Vijay Bhatt moved from one milestone to another. Prem Adib (Hindi)/ Chandrakant (Marathi) and Shobhana Samarth led the cast as Rama and Sita in yet another excerpt from Ramayana in Ram Rajya made 1943. Considered the most successful and authentic Ramayana musical ever made in the country, Ram Rajya also enjoys the distinction of being the only film viewed by Mahatma Gandhi in his lifetime. Next came the historical Vikramaditya (1945) where Prithviraj Kapoor played the title role. In 1959, with Goonj Uthi Shehnai, Vijay Bhatt introduced the celebrated shehnai player Ustad Bismillah Khan to the silver screen. The shehnai in the background score belonged to the Ustad when Rajendra Kumar played the instrument on screen.

Manoj Kumar and Mala Sinha set the box office afire in 1962 with Hariyali aur Raasta. Bhatt repeated the lead pair in yet another musical Himalay ki God Mein (1965), which had music by Kalyanji Anandji. Associated with more than 70 projects in his lifetime, Vijay Bhatt transformed into a legend. He won several awards and was felicitated by the government for Ram Rajya.

Ram Rajya (Vijay Bhatt, 1943): What makes the film truly unique is the human treatment given by Bhatt to a mythological tale. It won him great honors and adulations throughout the country and abroad. Cecil B Demelle, one of the greatest makers of historicals and mythologicals (Ten Commandments, Samson and Delilah) wrote a personal note to Bhatt, after the film was premiered in U.S.A. in 1947 at the prestigious Museum of Modern Art in New York - "Greetings from one director who is still trying to make good pictures to another director who will make great ones long after I am gone." The film also has the distinction of being the only film seen by Mahatma Gandhi during his lifetime. It was eulogized as a torch bearer of our glorious past and cultural heritage. The performance of the lead pair, Prem Adib and Shobhana Samarth, who played Rama and Sita, was so evocative that they became the eternal Ram and Sita in the audience's' minds and were literally worshipped wherever they went. The film was also a huge commercial hit that ran for 100 weeks at one theatre alone in Bombay and over 50 weeks at various theatres elsewhere.

Baiju Bawra (Vijay Bhatt, 1952): One of the greatest musical classics, Baiju Bawra is about the legendary rivalry between Tansen and Baiju during the reign of Emperor Akbar. The musical spectacle goes into the period specified for a series of joyful jugalbandis between the arrogant Tansen (Surendra) and the humble and exceptionally talented Baiju (Bharat Bhushan).
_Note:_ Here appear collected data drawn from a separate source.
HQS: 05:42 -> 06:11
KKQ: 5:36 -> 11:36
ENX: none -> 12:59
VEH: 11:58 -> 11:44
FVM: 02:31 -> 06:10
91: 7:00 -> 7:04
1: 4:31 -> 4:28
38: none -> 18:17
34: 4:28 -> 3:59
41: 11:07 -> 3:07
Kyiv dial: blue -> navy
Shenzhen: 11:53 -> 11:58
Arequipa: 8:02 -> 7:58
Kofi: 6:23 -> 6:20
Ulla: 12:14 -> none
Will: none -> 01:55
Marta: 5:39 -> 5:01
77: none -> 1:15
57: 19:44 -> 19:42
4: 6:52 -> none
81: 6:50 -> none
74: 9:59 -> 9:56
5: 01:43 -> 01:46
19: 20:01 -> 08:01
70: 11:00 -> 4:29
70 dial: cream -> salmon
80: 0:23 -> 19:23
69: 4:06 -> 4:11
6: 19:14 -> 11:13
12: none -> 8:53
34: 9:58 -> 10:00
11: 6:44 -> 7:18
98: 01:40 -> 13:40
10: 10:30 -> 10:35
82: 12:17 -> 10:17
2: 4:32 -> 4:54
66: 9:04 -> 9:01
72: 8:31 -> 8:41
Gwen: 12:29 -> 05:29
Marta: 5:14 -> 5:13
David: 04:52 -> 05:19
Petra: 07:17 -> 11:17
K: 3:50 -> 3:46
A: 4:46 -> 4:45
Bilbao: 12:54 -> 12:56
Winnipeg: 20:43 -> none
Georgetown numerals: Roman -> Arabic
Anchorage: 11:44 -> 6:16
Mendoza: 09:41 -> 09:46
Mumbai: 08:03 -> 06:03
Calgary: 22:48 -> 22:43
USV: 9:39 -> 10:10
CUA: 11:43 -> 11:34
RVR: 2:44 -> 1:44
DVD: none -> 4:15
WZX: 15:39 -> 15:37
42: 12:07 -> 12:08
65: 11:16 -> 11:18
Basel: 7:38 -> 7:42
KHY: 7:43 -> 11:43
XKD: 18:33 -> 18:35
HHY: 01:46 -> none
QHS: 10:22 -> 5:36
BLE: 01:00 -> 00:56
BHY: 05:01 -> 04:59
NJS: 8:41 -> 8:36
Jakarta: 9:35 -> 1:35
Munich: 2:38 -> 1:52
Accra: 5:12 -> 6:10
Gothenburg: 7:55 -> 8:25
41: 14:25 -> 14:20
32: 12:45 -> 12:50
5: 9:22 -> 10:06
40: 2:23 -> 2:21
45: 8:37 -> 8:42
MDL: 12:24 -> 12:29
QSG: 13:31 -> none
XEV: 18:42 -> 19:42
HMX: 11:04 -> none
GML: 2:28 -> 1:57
Their ongoing rivalry is fanned and fuelled when Baiju's father is killed in a scuffle with Tansen's guards and eventually, it reaches a crescendo when the two battle it down in the court of Emperor Akbar. The film's highlight is the classical jugalbandi between the two renowned raga maestros Ustad Amir Khan and Pandit D,V. Paluskar. The music by Naushad is regarded as his best ever. Baiju Bawra demonstrated Naushad's grasp of classical music. The film won him the Filmfare (1954) award for Best Music Director. Meena Kumari looked superbly sweet and pretty as Baiju's innocent and lovelorn sweetheart Gauri. This was Meena's first major screen role, played brilliantly. She won Filmfare Best Actress Award. Meena Kumari climbed to dizzying heights of fame after Baiju Bawra.